When we blame ourselves, we get in our heads about our own abilities and skills as a coach. We beat ourselves up for our mistakes and don’t allow a lot of room for our humanity. We worry that we’ve broken our client’s trust, and we focus on that loss rather than on the forward-moving actions of repair. 

When we blame the client, we often don’t show it as clearly. We apologize on the outside, appearing as though we’re taking blame, but really we feel like it’s the client’s fault—they’re wrong, they don’t understand, they twisted our meaning, etc. And if we aren’t careful with our approach moving forward, we risk further damaging the relationship with the client. 

For example, if you blame your client for the mistake, you may inadvertently make them feel like you’re upset with them, which makes the room feel less comfortable and safe. They may feel like your relationship has changed and your coaching is no longer helpful for them.

On the flip side, if you instead pull back to avoid pushing them too hard, or saying anything that could be construed as offensive or bothering them in any way—basically starting to walk on eggshells around them—then you aren’t giving them the coaching experience they’re paying for. You’re avoiding going too deep with them or being honest with them in case they misunderstand your intentions and feel offended.

How to handle this situation

There are a few approaches I recommend if you feel like you’re  stuck in an uncomfortable citation after a mistake has been made, and you don’t know how to move forward.

  1. I work to get supported and/or complete what happened.
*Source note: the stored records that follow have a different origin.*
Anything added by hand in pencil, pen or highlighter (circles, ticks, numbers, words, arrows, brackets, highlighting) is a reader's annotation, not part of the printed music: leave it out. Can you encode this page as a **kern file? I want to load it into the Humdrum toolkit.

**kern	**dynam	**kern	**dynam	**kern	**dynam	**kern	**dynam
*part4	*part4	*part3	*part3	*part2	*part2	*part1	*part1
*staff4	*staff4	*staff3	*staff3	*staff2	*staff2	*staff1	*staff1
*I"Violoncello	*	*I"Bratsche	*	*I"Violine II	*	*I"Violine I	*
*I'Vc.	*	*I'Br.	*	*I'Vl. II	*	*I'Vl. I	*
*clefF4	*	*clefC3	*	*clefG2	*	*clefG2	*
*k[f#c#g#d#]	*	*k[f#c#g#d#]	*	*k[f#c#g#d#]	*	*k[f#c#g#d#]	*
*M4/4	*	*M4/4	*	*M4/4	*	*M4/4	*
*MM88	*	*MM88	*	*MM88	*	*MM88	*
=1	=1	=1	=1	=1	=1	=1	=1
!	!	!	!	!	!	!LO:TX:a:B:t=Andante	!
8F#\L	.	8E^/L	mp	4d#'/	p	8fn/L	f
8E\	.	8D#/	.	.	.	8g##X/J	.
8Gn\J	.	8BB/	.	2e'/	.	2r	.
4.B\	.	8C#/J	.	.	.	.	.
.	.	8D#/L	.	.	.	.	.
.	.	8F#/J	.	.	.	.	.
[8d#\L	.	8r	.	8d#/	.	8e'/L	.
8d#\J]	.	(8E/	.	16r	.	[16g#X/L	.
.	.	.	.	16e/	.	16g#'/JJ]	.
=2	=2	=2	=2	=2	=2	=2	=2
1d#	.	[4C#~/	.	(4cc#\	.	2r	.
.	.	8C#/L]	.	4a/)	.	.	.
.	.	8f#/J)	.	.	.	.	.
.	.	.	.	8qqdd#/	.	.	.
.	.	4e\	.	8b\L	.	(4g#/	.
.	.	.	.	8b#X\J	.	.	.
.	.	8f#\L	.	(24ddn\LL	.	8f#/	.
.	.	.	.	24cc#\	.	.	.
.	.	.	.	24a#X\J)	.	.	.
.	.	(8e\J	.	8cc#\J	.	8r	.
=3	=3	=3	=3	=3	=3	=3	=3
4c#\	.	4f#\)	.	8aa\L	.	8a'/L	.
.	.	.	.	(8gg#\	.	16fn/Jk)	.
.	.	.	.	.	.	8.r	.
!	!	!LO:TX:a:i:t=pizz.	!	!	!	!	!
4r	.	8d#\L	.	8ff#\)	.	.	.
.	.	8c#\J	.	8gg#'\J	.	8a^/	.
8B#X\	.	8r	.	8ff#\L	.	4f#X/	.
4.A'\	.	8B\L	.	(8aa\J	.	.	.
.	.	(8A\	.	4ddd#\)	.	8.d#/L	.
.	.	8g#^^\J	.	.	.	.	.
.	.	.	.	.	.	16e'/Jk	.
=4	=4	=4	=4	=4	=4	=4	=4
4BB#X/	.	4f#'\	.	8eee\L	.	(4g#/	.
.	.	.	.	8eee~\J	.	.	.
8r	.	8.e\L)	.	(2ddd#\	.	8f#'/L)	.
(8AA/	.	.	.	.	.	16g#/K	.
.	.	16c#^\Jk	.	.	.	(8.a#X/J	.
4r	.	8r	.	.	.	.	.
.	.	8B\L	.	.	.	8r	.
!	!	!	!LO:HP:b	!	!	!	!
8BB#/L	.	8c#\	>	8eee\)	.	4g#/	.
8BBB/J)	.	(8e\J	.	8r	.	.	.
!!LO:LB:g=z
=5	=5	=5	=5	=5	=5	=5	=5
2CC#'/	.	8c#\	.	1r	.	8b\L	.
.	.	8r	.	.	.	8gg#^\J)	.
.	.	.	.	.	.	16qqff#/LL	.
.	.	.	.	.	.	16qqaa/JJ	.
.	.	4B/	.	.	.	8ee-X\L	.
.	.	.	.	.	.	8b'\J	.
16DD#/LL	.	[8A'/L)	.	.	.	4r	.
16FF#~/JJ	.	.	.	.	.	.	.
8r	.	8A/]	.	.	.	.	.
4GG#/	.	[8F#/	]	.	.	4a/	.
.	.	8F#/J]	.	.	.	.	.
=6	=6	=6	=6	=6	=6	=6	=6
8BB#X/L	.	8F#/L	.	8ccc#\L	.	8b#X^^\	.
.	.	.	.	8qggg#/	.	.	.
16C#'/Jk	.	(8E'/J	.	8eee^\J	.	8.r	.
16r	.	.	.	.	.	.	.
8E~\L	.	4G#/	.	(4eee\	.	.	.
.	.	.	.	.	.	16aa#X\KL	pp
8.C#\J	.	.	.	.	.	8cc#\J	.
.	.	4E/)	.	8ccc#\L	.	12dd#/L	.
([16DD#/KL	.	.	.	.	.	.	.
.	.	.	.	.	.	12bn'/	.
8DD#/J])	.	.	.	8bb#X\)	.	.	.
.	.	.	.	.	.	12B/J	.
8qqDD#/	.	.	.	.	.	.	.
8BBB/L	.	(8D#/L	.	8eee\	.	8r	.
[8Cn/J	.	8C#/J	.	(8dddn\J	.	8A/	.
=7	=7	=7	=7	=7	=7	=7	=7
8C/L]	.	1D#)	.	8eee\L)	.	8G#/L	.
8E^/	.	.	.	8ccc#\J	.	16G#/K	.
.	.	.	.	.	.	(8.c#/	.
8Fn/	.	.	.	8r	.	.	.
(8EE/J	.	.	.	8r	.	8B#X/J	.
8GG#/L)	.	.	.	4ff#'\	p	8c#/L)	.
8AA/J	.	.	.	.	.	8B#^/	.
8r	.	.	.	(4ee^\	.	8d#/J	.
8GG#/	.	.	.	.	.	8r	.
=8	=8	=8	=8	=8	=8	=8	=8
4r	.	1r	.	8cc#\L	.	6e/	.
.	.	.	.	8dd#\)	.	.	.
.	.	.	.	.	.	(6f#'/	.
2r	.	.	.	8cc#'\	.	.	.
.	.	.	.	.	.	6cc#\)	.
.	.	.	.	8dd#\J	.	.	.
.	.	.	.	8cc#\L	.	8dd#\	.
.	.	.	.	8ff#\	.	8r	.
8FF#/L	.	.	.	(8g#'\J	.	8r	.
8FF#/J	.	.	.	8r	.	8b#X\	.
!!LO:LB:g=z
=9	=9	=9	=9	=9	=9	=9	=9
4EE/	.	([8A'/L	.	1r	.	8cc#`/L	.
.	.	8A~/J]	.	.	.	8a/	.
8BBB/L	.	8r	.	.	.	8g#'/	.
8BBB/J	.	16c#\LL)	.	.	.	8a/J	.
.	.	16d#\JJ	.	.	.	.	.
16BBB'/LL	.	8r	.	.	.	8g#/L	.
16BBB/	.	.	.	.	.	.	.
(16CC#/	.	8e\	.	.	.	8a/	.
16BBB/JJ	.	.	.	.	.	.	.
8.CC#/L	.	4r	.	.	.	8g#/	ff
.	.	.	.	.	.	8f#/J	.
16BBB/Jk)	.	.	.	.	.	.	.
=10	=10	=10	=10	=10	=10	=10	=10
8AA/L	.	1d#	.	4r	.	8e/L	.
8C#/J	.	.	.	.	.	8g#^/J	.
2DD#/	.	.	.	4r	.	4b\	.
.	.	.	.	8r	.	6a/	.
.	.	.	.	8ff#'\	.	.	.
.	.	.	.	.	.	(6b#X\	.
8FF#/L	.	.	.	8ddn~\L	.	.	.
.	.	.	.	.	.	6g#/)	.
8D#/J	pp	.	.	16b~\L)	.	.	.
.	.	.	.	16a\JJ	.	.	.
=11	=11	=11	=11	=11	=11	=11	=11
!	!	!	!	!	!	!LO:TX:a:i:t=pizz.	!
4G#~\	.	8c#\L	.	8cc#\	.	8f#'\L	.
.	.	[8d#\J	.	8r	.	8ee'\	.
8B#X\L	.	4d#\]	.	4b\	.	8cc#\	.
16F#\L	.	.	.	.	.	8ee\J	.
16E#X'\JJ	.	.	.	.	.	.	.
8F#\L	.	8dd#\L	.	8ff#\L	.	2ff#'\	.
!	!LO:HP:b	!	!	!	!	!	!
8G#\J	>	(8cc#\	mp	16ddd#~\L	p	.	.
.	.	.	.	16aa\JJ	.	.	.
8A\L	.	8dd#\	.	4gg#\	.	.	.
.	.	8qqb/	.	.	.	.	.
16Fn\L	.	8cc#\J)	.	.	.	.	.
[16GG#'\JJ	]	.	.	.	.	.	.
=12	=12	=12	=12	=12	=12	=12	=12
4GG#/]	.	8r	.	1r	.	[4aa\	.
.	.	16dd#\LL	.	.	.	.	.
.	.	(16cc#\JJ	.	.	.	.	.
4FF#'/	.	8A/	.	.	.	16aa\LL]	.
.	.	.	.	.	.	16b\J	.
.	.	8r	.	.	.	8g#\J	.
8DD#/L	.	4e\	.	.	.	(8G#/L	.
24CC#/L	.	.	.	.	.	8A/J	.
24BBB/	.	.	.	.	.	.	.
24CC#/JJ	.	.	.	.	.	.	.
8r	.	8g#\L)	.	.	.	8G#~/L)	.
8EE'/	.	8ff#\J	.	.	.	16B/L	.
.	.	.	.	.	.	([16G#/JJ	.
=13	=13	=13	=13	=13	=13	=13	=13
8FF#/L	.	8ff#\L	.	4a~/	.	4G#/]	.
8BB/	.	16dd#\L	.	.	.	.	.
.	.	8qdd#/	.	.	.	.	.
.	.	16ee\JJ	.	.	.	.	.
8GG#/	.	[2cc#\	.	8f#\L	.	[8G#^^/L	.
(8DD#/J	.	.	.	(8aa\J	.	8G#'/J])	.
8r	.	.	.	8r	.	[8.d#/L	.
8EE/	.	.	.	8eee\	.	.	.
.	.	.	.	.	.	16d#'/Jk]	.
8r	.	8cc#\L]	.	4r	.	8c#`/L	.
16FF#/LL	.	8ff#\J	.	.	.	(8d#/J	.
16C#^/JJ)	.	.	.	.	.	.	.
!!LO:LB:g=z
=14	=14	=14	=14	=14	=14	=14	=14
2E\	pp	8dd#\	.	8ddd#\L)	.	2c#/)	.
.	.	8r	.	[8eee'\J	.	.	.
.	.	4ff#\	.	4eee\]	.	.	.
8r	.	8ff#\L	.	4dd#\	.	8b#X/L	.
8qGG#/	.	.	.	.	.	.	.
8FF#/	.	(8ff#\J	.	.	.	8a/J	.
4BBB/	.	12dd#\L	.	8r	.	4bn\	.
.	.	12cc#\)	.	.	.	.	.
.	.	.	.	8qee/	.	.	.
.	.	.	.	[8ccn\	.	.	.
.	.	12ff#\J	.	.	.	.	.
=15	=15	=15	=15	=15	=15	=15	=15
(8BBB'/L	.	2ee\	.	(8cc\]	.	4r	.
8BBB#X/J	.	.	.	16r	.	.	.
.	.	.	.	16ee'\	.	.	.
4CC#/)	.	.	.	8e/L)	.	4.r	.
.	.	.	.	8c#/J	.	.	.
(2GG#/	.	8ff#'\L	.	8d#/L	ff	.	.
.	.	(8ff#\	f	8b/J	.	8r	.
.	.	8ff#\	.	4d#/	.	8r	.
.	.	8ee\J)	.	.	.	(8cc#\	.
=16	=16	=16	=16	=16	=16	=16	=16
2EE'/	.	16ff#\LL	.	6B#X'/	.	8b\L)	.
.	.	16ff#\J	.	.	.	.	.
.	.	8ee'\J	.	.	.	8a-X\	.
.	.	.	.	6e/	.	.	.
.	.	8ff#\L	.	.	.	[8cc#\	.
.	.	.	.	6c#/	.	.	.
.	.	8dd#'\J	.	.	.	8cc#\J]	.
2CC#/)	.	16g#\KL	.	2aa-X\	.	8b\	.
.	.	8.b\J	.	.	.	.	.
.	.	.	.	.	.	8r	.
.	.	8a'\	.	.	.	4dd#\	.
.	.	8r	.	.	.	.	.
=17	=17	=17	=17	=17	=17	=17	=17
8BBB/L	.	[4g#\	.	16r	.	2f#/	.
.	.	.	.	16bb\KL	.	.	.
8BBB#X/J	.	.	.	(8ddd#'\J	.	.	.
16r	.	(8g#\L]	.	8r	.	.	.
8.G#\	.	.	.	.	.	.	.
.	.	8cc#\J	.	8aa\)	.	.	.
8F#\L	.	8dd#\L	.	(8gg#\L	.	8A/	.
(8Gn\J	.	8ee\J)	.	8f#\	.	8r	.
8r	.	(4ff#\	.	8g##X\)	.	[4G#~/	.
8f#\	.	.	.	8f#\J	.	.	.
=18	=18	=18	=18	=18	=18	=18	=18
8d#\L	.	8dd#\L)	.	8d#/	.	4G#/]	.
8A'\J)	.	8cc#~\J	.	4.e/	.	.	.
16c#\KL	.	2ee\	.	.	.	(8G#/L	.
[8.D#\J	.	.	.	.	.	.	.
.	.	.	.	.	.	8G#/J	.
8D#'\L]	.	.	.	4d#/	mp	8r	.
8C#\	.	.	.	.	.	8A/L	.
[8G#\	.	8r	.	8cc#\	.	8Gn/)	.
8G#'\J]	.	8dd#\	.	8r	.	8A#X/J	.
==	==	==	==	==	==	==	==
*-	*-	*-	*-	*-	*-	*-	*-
I deal with any of my upset, my sense of unfairness. Whatever processing I need to do, I do, if not before the email, definitely before the call. 
  2. Write them an email. Take responsibility for the impact of what happened. Tell them, it is on me as a coach. If you had an experience of me not being with you or not supporting you, that’s on me. I might explain or share the intention, but I primarily take responsibility for their experience. 
  3. Offer a call to clear things up. “Hey, would you like to make a call when we talk about this? I can clean up with you, work on the impact, and you can share your experience.” 
  4. Offer a call to complete your work together and wrap up what they have done. It’s possible through the process that they might decide to keep working with you, but I don’t bring that up or talk about it myself—that is for them to decide.

There’s a lesson to be learned. 

We all make mistakes, which only become a big deal when we learn nothing from them. There’s a lesson to be learned in all these situations, and if you look for it, you come out the other side better prepared for future situations where you may be challenged again.

For example, in my situation, I learned that if someone comes to me with an issue about paying, the number one thing they need in that moment is empathy. It is a vulnerable conversation to bring up, so they need to leave that conversation feeling genuine empathy for their circumstances and not feeling as though they were judged in any way for things beyond their control.

Now, when a client brings me a challenge, I know that my number one job is to ensure that the final note they are left with after our session is a note of empathy. 

Now, this doesn’t mean my approach couldn’t have worked on another person—I like to be challenged, and I believe that my approach would have worked for me if it was myself on the other side of that coach-client relationship. But the lesson I took from this situation was that it is better to err on the side of caution and empathy when this problem arises. 

You know something in life is a lesson when you realize it’s not about you or the client being right or wrong. It’s about a new piece of information coming to light.